What the task asks: Please copy the records from the line that contains "Primary Care in Cape Girardeau and Jackson" through the line that contains "MORE EVENTS", both lines included. Leave out the pictures.

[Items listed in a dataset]

* * * * * * *

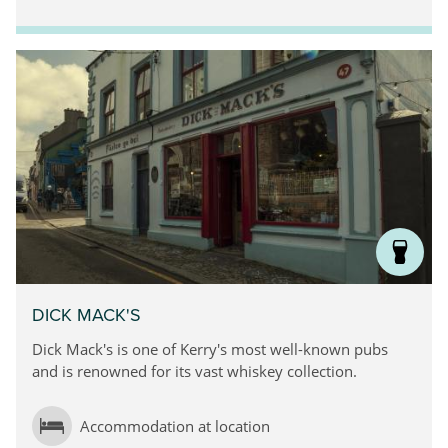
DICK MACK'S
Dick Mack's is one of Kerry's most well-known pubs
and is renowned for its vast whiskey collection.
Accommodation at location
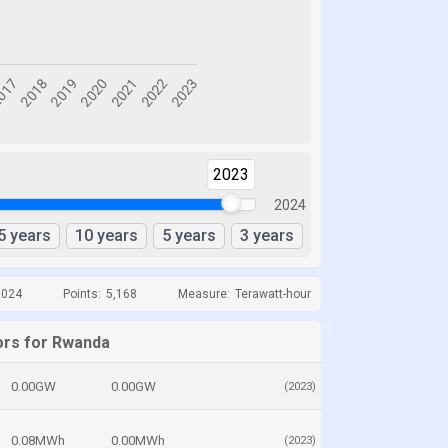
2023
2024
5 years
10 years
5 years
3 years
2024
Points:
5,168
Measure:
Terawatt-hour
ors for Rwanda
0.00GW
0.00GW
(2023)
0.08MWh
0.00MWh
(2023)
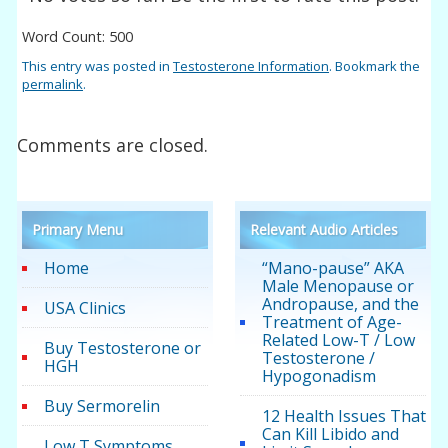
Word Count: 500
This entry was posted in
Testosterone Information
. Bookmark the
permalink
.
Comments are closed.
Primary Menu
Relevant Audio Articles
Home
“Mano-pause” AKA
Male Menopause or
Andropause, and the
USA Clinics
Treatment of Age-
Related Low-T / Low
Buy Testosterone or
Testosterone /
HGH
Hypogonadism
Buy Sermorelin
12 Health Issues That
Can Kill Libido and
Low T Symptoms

* * * * * * *

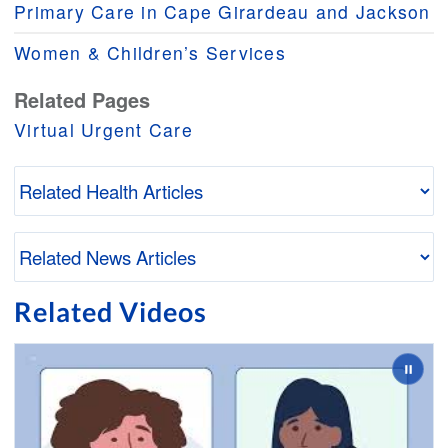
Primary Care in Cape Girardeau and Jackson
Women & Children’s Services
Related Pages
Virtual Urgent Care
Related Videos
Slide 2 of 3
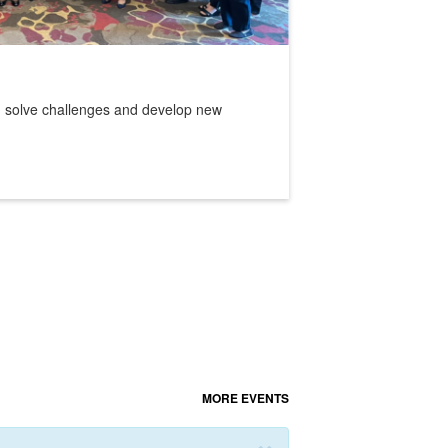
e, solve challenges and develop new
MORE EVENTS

* * * * * * *

Reply:
Primary Care in Cape Girardeau and Jackson
Women & Children’s Services
Related Pages
Virtual Urgent Care
Related Videos
Slide 2 of 3
e, solve challenges and develop new
MORE EVENTS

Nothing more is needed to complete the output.